How do I make “one app = one file” then?
I’m not going to reply any more.
That’s unfortunate, but your choice.
At this point I must be biased, but seriously @probonopd have to turn any thread into a “promotion” for your project? There are many pros and cons (even if you always say no to the cons), but this I don’t think is the best place to leave the topic on the initial question.
@mogplus8 , can you mark thi thread as “solved” (if your problem has already been solved), to close this? Thank you.
You could always install it as a regular package.
John M. Harris, Jr.
Splentity
Wow! I really seem to have stirred up a hornet’s nest with what i thought was a simple question. How to install an appimage in SilverBlue. I tried just copying it to a directory in my home folder, but that failed.

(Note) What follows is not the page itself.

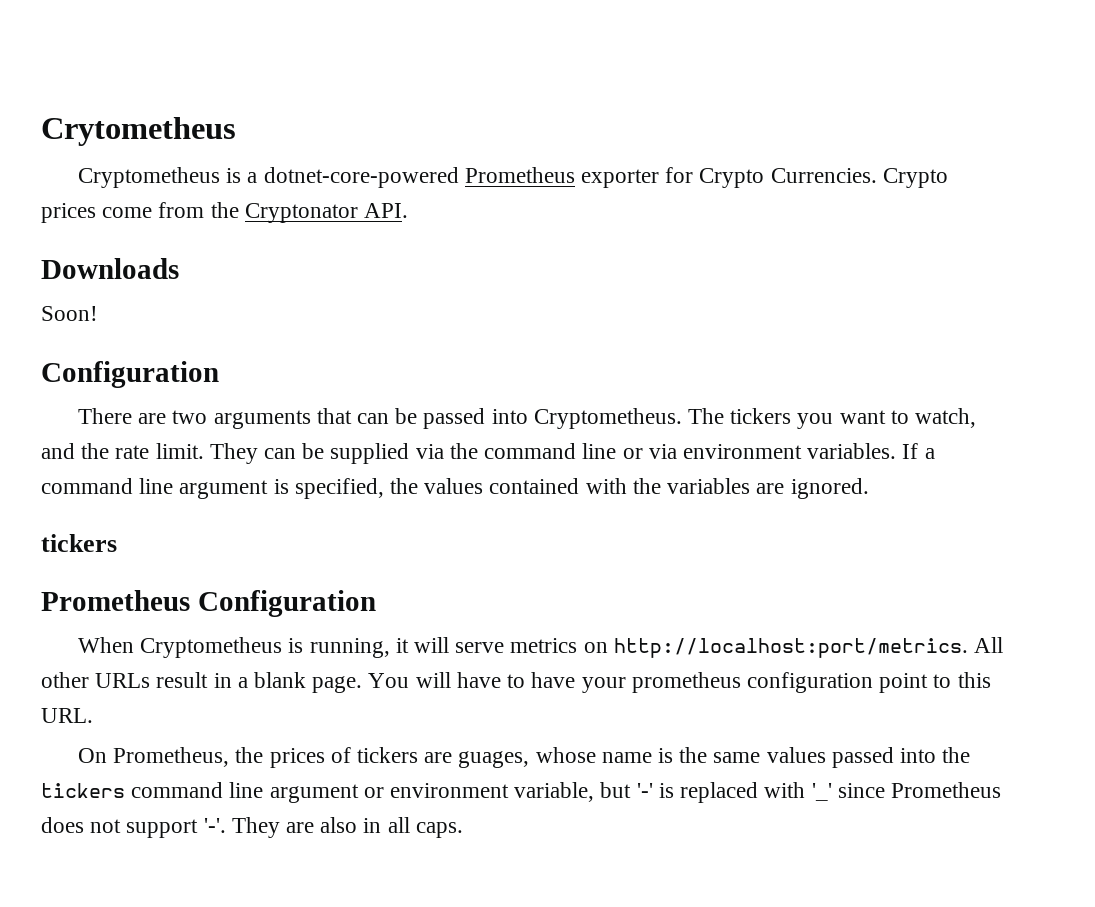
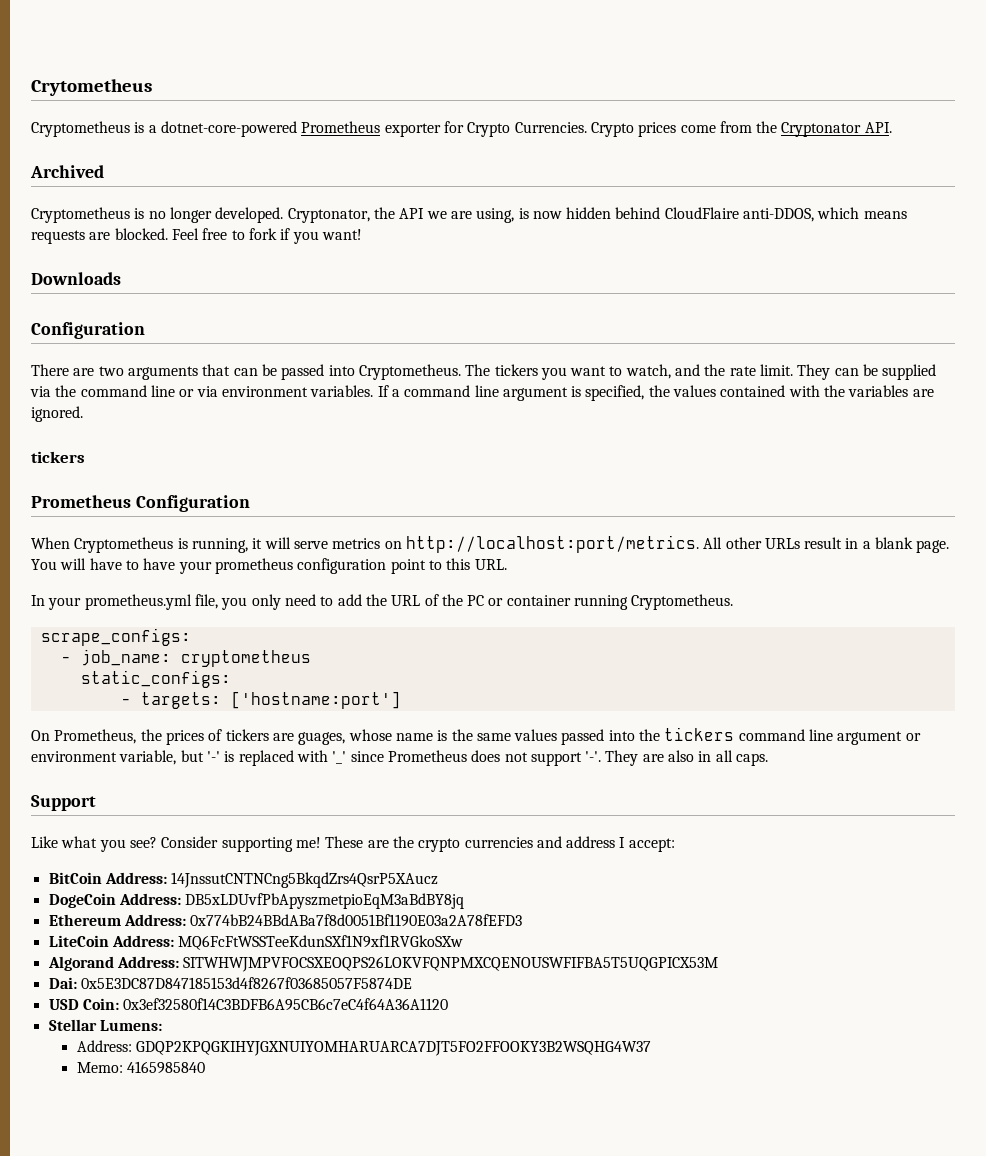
(409, 210) none -> [30,165,104,178] [31,207,907,223] [31,228,362,244] // Archived // Cryptometheus is no longer developed. Cryptonator, the API we are using, is now hidden behind CloudFlaire anti-DDOS, which means requests are blocked. Feel free to fork if you want!
[41,306,98,321] // Soon! -> (121, 278) none
(93, 715) none -> [31,594,734,610] [40,628,191,646] [60,649,311,667] [80,670,231,688] [120,691,401,709] // In your prometheus.yml file, you only need to add the URL of the PC or container running Cryptometheus. // scrape_configs: // - job_name: cryptometheus // static_configs: // - targets: ['hostname:port']
(463, 830) none -> [31,795,96,811] [31,836,675,852] [48,872,439,888] [48,893,465,909] [48,914,523,927] [48,935,464,950] [47,956,719,972] [48,977,412,989] [48,998,449,1011] [48,1019,162,1031] [76,1040,651,1056] [76,1061,205,1074] // Support // Like what you see? Consider supporting me! These are the crypto currencies and address I accept: // BitCoin Address: 14JnssutCNTNCng5BkqdZrs4QsrP5XAucz // DogeCoin Address: DB5xLDUvfPbApyszmetpioEqM3aBdBY8jq // Ethereum Address: 0x774bB24BBdABa7f8d0051Bf1190E03a2A78fEFD3 // LiteCoin Address: MQ6FcFtWSSTeeKdunSXf1N9xf1RVGkoSXw // Algorand Address: SITWHWJMPVFOCSXEOQPS26LOKVFQNPMXCQENOUSWFIFBA5T5UQGPICX53M // Dai: 0x5E3DC87D847185153d4f8267f03685057F5874DE // USD Coin: 0x3ef32580f14C3BDFB6A95CB6c7eC4f64A36A1120 // Stellar Lumens: // Address: GDQP2KPQGKIHYJGXNUIYOMHARUARCA7DJT5FO2FFOOKY3B2WSQHG4W37 // Memo: 4165985840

The library it couldn’t find was libGLU.so.1. I tried entering a toolbox and installing libGLU.so.1 there but it said mesa-libGLU-9.0.0-17.fc30.i686 was already installed. Not sure but is that the 32 bitt version? I removed it anyway and then tried sudo dnf install libGLU.so.1 and it offered to reinstall the same package. So now I’m not sure how to proceed.
@JohnMH how would I install it as a package? There is only an AppImage and a tar.bz2 download available. Can it be installed from the tar.bz2?
BTW when I mentioned the “Linux ethos” what I meant was that a developer did not need to include any standard libraries in their package as they are all (or should be) already provided by the OS. If they aren’t then the user can install them to the OS using the standard package manager. So for an application to include all the libraries that are already available to it via the OS (and creating a load of duplication) seems to me to be contrary to the “ethos” of Linux as I understand it.
Flatpak, as I understand it, does a similar thing by providing all (or most) of the common libraries in a runtime, so not in the OS itself, which helps keep the OS in a stable state and allows immutability for the basic OS.
Thanks,
I just successfully installed AppImageLauncher on Fedora Silverblue. I just downloaded and installed the .rpm
and it worked just like it does on other distros.